Требуются годы, чтобы обучить обезьяну выполнению даже очень простых задач, не говоря уже о том, чтобы сигнализировать, к какой части ее тела прикасается экспериментатор. И тут мне пришло в голову, что не обязательно использовать обезьяну. Почему бы не ответить на тот же вопрос, прикасаясь к лицу пациента, который потерял руку? Я позвонил своим коллегам, д-ру Марку Джонсону и доктору Рите Финкельштейн, в отделение ортопедической хирургии и спросил: «У вас есть больные, которые недавно потеряли руку?»
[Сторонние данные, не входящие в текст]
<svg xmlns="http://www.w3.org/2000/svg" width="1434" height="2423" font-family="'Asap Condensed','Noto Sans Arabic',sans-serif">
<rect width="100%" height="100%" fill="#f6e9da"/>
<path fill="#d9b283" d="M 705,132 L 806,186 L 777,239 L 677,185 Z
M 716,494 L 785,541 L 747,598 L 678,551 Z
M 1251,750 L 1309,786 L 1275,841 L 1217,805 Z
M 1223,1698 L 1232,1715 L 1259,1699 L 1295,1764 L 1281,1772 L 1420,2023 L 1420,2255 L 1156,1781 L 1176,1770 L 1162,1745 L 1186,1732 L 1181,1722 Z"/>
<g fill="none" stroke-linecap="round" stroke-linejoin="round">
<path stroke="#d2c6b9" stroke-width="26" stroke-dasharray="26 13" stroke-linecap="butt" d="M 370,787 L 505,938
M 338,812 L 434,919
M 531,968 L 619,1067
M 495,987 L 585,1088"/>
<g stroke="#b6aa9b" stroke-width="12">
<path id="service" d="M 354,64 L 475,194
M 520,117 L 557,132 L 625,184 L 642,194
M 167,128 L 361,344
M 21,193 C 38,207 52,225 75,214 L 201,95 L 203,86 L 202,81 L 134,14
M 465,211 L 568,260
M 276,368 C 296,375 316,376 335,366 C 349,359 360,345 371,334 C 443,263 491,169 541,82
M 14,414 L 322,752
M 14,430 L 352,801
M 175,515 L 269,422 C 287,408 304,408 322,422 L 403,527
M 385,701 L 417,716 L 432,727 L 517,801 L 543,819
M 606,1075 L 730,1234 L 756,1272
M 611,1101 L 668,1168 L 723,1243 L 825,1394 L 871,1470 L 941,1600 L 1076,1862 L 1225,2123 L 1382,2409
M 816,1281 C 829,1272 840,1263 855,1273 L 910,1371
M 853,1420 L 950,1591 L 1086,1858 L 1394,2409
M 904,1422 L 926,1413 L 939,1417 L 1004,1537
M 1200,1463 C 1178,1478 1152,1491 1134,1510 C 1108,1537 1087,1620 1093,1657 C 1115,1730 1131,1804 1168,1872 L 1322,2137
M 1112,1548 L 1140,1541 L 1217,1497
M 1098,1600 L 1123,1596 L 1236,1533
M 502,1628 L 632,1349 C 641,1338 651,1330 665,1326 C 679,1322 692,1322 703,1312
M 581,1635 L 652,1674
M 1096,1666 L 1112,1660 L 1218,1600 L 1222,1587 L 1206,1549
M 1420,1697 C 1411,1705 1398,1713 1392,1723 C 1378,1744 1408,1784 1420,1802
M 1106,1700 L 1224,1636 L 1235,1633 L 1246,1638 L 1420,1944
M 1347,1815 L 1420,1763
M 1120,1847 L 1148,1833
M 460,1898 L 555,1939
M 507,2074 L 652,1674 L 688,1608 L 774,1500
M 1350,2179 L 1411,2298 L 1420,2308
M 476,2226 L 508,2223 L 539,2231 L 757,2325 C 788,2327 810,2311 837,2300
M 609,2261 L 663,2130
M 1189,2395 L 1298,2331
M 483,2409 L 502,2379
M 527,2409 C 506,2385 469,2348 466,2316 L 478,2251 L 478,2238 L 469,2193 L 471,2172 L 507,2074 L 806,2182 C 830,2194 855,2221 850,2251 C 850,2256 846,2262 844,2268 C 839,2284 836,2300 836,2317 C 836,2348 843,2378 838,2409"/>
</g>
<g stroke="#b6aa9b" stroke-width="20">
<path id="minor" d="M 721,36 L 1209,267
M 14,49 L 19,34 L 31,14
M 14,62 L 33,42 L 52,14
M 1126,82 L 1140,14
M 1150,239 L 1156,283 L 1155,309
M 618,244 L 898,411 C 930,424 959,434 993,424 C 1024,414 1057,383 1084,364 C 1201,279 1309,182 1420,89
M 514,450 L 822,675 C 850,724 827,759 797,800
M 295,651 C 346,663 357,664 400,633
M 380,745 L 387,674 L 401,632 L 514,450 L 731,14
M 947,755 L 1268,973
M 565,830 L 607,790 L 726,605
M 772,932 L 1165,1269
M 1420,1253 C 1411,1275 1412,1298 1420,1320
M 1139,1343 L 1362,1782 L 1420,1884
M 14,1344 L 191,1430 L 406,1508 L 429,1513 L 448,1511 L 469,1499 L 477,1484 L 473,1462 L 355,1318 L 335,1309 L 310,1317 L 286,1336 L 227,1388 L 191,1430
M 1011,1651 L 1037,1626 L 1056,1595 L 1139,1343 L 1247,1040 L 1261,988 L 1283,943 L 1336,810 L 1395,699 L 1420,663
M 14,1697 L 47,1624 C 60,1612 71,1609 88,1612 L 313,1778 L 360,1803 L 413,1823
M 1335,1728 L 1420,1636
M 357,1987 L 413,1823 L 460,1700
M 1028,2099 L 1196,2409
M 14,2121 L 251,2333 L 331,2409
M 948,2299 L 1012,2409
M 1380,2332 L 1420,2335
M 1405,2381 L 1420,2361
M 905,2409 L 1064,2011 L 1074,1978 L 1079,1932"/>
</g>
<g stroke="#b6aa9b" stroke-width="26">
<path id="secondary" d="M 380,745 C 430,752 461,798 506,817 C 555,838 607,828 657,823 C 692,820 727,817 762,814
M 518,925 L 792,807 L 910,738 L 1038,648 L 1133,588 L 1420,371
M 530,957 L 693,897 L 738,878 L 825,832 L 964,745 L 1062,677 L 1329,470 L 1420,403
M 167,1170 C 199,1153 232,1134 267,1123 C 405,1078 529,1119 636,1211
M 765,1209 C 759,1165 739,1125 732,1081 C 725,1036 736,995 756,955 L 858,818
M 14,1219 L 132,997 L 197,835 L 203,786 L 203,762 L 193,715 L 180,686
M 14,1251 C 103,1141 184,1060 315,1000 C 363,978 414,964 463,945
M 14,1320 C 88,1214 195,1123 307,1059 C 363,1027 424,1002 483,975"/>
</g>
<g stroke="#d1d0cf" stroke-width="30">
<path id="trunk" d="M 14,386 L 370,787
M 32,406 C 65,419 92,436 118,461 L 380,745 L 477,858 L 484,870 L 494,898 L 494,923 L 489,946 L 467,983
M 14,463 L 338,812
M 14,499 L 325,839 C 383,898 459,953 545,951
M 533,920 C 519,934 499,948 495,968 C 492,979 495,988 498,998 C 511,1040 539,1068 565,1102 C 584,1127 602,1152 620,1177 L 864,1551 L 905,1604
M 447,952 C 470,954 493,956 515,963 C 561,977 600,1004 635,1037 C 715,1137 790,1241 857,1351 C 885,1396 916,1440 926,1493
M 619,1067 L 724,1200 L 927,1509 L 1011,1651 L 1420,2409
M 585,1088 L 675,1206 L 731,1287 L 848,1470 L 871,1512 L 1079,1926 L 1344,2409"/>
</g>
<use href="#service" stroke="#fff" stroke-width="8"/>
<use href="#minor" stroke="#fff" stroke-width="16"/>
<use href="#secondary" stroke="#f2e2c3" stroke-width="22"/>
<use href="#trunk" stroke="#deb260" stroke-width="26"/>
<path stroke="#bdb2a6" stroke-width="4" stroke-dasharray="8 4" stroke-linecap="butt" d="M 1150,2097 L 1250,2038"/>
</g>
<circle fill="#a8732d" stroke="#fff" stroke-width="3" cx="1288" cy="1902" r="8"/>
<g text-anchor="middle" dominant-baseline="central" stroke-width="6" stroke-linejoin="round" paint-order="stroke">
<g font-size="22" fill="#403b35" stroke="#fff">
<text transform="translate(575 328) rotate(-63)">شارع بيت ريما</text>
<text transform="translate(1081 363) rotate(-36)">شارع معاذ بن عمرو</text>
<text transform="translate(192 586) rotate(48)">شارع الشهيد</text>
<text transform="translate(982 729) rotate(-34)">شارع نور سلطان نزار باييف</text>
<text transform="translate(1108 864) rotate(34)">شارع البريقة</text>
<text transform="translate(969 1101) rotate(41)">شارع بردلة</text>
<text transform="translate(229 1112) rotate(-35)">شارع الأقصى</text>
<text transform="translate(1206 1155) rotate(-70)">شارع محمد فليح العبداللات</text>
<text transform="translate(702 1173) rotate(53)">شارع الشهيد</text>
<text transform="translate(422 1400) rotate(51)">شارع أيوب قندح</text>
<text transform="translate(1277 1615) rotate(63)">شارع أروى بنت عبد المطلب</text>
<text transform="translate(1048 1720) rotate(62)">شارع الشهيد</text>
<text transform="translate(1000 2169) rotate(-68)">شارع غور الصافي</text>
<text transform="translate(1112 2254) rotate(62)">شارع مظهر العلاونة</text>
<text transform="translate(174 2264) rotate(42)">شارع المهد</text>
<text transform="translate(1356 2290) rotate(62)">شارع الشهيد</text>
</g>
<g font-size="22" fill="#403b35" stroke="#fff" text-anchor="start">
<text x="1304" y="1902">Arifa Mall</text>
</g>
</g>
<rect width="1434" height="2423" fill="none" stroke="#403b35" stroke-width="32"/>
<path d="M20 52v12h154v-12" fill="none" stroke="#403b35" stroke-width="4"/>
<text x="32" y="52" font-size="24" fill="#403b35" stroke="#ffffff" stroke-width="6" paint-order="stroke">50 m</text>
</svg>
Так я познакомился с Томом. Я немедленно позвонил ему и спросил, не хочет ли он поучаствовать в исследовании. Изначально застенчивый и сдержанный, Том вскоре проникся нашей идеей и охотно участвовал в экспериментах. Я не говорил ему, что именно мы надеялись найти, чтобы случайно не исказить его ответы. Несмотря на то что его мучил «зуд» и боль в фантомных пальцах, он не унывал и, по-видимому, был рад, что вообще выжил.
Как только Том удобно устроился в моей лаборатории, я надел ему на глаза повязку, взял обычную ватную палочку и начал поглаживать различные части его тела, спрашивая, что он чувствует. (Мой аспирант, который наблюдал за всем этим действом, должно быть, подумал, что я сошел с ума).